__EXERCISE__
Return the material exactly. Every line must stay as it is.

__SOURCE DATA__
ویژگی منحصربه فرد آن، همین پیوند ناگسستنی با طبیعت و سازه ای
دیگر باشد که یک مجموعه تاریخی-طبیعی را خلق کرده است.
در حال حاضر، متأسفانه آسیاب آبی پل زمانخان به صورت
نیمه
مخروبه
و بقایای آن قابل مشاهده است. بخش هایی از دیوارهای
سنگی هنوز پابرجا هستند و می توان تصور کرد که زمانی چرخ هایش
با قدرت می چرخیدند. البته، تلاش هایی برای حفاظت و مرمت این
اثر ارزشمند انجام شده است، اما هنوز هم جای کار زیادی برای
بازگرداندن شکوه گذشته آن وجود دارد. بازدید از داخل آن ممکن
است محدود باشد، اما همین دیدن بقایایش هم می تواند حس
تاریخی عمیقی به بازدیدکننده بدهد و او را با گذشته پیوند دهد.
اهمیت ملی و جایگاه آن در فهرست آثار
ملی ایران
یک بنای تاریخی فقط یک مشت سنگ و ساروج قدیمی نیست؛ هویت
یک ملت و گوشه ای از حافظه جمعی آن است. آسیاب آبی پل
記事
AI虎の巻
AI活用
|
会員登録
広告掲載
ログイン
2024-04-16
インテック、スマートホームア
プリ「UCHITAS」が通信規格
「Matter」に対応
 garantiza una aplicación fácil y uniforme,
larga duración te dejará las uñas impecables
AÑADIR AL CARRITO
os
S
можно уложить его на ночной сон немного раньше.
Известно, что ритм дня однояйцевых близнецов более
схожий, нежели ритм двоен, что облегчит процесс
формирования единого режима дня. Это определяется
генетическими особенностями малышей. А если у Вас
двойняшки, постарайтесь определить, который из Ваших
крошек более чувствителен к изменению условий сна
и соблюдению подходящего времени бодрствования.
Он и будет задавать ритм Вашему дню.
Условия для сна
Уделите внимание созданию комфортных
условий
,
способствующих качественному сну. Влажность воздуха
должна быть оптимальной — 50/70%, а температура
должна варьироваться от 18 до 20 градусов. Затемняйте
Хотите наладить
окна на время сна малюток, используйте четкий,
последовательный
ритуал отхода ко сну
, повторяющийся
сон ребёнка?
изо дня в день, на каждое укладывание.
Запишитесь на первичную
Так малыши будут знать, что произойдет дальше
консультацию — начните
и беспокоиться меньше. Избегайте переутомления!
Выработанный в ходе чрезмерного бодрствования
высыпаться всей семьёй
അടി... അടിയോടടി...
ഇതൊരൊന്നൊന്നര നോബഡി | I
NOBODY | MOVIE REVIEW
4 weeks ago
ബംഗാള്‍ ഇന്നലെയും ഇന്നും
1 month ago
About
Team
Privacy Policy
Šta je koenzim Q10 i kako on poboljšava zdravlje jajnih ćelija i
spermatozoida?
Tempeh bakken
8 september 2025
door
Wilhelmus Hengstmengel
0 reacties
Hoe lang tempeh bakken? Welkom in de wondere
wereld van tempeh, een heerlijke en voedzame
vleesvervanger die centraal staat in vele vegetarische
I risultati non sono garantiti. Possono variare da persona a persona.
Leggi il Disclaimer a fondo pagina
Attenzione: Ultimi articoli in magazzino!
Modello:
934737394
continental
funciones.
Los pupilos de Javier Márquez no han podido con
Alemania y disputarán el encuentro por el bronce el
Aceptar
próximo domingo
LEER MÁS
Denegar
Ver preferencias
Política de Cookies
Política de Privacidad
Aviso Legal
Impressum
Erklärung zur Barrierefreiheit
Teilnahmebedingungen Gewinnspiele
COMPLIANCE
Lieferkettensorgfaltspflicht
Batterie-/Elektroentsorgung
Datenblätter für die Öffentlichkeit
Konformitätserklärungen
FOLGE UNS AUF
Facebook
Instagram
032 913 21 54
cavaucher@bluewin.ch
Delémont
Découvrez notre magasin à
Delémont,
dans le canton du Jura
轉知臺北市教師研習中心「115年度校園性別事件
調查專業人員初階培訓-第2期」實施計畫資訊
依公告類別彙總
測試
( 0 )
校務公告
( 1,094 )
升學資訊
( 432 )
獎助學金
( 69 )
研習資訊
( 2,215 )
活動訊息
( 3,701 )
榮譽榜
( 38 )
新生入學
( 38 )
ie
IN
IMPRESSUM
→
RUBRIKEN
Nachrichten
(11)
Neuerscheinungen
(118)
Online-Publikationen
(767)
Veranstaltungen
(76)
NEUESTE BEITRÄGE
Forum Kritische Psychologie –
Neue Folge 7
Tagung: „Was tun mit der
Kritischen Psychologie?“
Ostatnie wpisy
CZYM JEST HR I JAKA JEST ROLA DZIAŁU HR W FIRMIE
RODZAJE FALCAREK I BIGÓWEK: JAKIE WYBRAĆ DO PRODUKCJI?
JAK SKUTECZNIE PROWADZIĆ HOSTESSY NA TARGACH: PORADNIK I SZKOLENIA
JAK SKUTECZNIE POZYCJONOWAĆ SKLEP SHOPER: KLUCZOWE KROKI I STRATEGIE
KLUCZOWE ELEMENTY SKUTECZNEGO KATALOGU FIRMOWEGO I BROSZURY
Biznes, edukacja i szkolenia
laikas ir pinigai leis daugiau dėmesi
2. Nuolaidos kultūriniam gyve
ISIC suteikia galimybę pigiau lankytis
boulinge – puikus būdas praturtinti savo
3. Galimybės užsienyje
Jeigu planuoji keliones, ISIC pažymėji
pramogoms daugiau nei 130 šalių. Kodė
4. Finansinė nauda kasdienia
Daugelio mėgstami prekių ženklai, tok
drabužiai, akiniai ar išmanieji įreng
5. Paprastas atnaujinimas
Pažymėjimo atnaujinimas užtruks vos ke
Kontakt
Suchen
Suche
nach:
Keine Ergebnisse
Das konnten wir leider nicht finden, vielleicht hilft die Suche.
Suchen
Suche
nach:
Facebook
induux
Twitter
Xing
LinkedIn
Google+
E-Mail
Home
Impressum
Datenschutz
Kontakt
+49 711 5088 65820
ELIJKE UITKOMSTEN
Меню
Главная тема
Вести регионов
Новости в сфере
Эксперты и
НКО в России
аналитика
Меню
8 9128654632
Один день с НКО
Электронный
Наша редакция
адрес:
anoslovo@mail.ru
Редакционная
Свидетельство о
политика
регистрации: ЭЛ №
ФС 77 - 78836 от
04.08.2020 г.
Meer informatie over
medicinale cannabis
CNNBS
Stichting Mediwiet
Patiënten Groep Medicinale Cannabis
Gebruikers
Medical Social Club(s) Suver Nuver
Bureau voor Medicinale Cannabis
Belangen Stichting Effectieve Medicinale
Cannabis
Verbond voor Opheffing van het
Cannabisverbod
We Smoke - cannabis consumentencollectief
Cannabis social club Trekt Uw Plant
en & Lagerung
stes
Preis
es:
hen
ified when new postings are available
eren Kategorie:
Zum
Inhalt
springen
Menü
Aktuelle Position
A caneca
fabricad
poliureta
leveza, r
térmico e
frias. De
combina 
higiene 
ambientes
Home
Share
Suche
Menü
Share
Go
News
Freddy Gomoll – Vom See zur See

__RESULT FOR THIS EXERCISE__
ویژگی منحصربه فرد آن، همین پیوند ناگسستنی با طبیعت و سازه ای
دیگر باشد که یک مجموعه تاریخی-طبیعی را خلق کرده است.
در حال حاضر، متأسفانه آسیاب آبی پل زمانخان به صورت
نیمه
مخروبه
و بقایای آن قابل مشاهده است. بخش هایی از دیوارهای
سنگی هنوز پابرجا هستند و می توان تصور کرد که زمانی چرخ هایش
با قدرت می چرخیدند. البته، تلاش هایی برای حفاظت و مرمت این
اثر ارزشمند انجام شده است، اما هنوز هم جای کار زیادی برای
بازگرداندن شکوه گذشته آن وجود دارد. بازدید از داخل آن ممکن
است محدود باشد، اما همین دیدن بقایایش هم می تواند حس
تاریخی عمیقی به بازدیدکننده بدهد و او را با گذشته پیوند دهد.
اهمیت ملی و جایگاه آن در فهرست آثار
ملی ایران
یک بنای تاریخی فقط یک مشت سنگ و ساروج قدیمی نیست؛ هویت
یک ملت و گوشه ای از حافظه جمعی آن است. آسیاب آبی پل
記事
AI虎の巻
AI活用
|
会員登録
広告掲載
ログイン
2024-04-16
インテック、スマートホームア
プリ「UCHITAS」が通信規格
「Matter」に対応
 garantiza una aplicación fácil y uniforme,
larga duración te dejará las uñas impecables
AÑADIR AL CARRITO
os
S
можно уложить его на ночной сон немного раньше.
Известно, что ритм дня однояйцевых близнецов более
схожий, нежели ритм двоен, что облегчит процесс
формирования единого режима дня. Это определяется
генетическими особенностями малышей. А если у Вас
двойняшки, постарайтесь определить, который из Ваших
крошек более чувствителен к изменению условий сна
и соблюдению подходящего времени бодрствования.
Он и будет задавать ритм Вашему дню.
Условия для сна
Уделите внимание созданию комфортных
условий
,
способствующих качественному сну. Влажность воздуха
должна быть оптимальной — 50/70%, а температура
должна варьироваться от 18 до 20 градусов. Затемняйте
Хотите наладить
окна на время сна малюток, используйте четкий,
последовательный
ритуал отхода ко сну
, повторяющийся
сон ребёнка?
изо дня в день, на каждое укладывание.
Запишитесь на первичную
Так малыши будут знать, что произойдет дальше
консультацию — начните
и беспокоиться меньше. Избегайте переутомления!
Выработанный в ходе чрезмерного бодрствования
высыпаться всей семьёй
അടി... അടിയോടടി...
ഇതൊരൊന്നൊന്നര നോബഡി | I
NOBODY | MOVIE REVIEW
4 weeks ago
ബംഗാള്‍ ഇന്നലെയും ഇന്നും
1 month ago
About
Team
Privacy Policy
Šta je koenzim Q10 i kako on poboljšava zdravlje jajnih ćelija i
spermatozoida?
Tempeh bakken
8 september 2025
door
Wilhelmus Hengstmengel
0 reacties
Hoe lang tempeh bakken? Welkom in de wondere
wereld van tempeh, een heerlijke en voedzame
vleesvervanger die centraal staat in vele vegetarische
I risultati non sono garantiti. Possono variare da persona a persona.
Leggi il Disclaimer a fondo pagina
Attenzione: Ultimi articoli in magazzino!
Modello:
934737394
continental
funciones.
Los pupilos de Javier Márquez no han podido con
Alemania y disputarán el encuentro por el bronce el
Aceptar
próximo domingo
LEER MÁS
Denegar
Ver preferencias
Política de Cookies
Política de Privacidad
Aviso Legal
Impressum
Erklärung zur Barrierefreiheit
Teilnahmebedingungen Gewinnspiele
COMPLIANCE
Lieferkettensorgfaltspflicht
Batterie-/Elektroentsorgung
Datenblätter für die Öffentlichkeit
Konformitätserklärungen
FOLGE UNS AUF
Facebook
Instagram
032 913 21 54
cavaucher@bluewin.ch
Delémont
Découvrez notre magasin à
Delémont,
dans le canton du Jura
轉知臺北市教師研習中心「115年度校園性別事件
調查專業人員初階培訓-第2期」實施計畫資訊
依公告類別彙總
測試
( 0 )
校務公告
( 1,094 )
升學資訊
( 432 )
獎助學金
( 69 )
研習資訊
( 2,215 )
活動訊息
( 3,701 )
榮譽榜
( 38 )
新生入學
( 38 )
ie
IN
IMPRESSUM
→
RUBRIKEN
Nachrichten
(11)
Neuerscheinungen
(118)
Online-Publikationen
(767)
Veranstaltungen
(76)
NEUESTE BEITRÄGE
Forum Kritische Psychologie –
Neue Folge 7
Tagung: „Was tun mit der
Kritischen Psychologie?“
Ostatnie wpisy
CZYM JEST HR I JAKA JEST ROLA DZIAŁU HR W FIRMIE
RODZAJE FALCAREK I BIGÓWEK: JAKIE WYBRAĆ DO PRODUKCJI?
JAK SKUTECZNIE PROWADZIĆ HOSTESSY NA TARGACH: PORADNIK I SZKOLENIA
JAK SKUTECZNIE POZYCJONOWAĆ SKLEP SHOPER: KLUCZOWE KROKI I STRATEGIE
KLUCZOWE ELEMENTY SKUTECZNEGO KATALOGU FIRMOWEGO I BROSZURY
Biznes, edukacja i szkolenia
laikas ir pinigai leis daugiau dėmesi
2. Nuolaidos kultūriniam gyve
ISIC suteikia galimybę pigiau lankytis
boulinge – puikus būdas praturtinti savo
3. Galimybės užsienyje
Jeigu planuoji keliones, ISIC pažymėji
pramogoms daugiau nei 130 šalių. Kodė
4. Finansinė nauda kasdienia
Daugelio mėgstami prekių ženklai, tok
drabužiai, akiniai ar išmanieji įreng
5. Paprastas atnaujinimas
Pažymėjimo atnaujinimas užtruks vos ke
Kontakt
Suchen
Suche
nach:
Keine Ergebnisse
Das konnten wir leider nicht finden, vielleicht hilft die Suche.
Suchen
Suche
nach:
Facebook
induux
Twitter
Xing
LinkedIn
Google+
E-Mail
Home
Impressum
Datenschutz
Kontakt
+49 711 5088 65820
ELIJKE UITKOMSTEN
Меню
Главная тема
Вести регионов
Новости в сфере
Эксперты и
НКО в России
аналитика
Меню
8 9128654632
Один день с НКО
Электронный
Наша редакция
адрес:
anoslovo@mail.ru
Редакционная
Свидетельство о
политика
регистрации: ЭЛ №
ФС 77 - 78836 от
04.08.2020 г.
Meer informatie over
medicinale cannabis
CNNBS
Stichting Mediwiet
Patiënten Groep Medicinale Cannabis
Gebruikers
Medical Social Club(s) Suver Nuver
Bureau voor Medicinale Cannabis
Belangen Stichting Effectieve Medicinale
Cannabis
Verbond voor Opheffing van het
Cannabisverbod
We Smoke - cannabis consumentencollectief
Cannabis social club Trekt Uw Plant
en & Lagerung
stes
Preis
es:
hen
ified when new postings are available
eren Kategorie:
Zum
Inhalt
springen
Menü
Aktuelle Position
A caneca
fabricad
poliureta
leveza, r
térmico e
frias. De
combina 
higiene 
ambientes
Home
Share
Suche
Menü
Share
Go
News
Freddy Gomoll – Vom See zur See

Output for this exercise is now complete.